> What to produce
Given the entries that follow, write out exactly the lines starting at the one containing "premier resource for health" and ending at the one containing "the motion claims.", both ends included, and only those.

§

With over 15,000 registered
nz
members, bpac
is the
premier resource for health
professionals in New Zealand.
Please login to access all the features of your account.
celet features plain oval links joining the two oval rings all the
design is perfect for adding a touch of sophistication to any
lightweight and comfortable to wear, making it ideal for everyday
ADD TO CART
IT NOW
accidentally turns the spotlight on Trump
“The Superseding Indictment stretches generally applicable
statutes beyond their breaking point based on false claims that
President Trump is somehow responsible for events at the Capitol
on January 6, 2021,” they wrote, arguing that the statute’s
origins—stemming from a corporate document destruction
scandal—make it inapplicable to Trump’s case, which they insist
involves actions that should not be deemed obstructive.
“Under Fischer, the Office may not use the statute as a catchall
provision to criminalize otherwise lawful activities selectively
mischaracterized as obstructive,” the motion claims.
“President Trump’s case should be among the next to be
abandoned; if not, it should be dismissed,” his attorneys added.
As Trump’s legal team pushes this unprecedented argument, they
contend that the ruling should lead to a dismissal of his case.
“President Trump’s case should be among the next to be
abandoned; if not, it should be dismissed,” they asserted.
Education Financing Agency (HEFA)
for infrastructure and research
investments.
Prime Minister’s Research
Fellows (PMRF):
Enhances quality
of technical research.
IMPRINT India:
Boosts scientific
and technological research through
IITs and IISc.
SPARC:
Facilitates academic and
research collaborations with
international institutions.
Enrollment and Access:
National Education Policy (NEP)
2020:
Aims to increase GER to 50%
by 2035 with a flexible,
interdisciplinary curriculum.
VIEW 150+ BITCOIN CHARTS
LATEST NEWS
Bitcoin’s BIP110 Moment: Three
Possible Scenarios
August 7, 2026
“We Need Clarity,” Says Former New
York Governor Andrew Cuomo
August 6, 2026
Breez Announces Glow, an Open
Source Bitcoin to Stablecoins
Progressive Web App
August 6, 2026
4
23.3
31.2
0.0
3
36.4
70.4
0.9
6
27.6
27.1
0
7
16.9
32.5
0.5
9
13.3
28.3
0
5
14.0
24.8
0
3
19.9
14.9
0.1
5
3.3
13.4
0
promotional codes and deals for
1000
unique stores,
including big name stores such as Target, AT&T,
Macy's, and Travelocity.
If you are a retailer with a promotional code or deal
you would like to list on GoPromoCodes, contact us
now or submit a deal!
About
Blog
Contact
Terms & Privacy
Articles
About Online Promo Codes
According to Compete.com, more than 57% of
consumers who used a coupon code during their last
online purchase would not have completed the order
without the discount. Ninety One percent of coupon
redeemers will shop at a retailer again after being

§

> Response below
premier resource for health
professionals in New Zealand.
Please login to access all the features of your account.
celet features plain oval links joining the two oval rings all the
design is perfect for adding a touch of sophistication to any
lightweight and comfortable to wear, making it ideal for everyday
ADD TO CART
IT NOW
accidentally turns the spotlight on Trump
“The Superseding Indictment stretches generally applicable
statutes beyond their breaking point based on false claims that
President Trump is somehow responsible for events at the Capitol
on January 6, 2021,” they wrote, arguing that the statute’s
origins—stemming from a corporate document destruction
scandal—make it inapplicable to Trump’s case, which they insist
involves actions that should not be deemed obstructive.
“Under Fischer, the Office may not use the statute as a catchall
provision to criminalize otherwise lawful activities selectively
mischaracterized as obstructive,” the motion claims.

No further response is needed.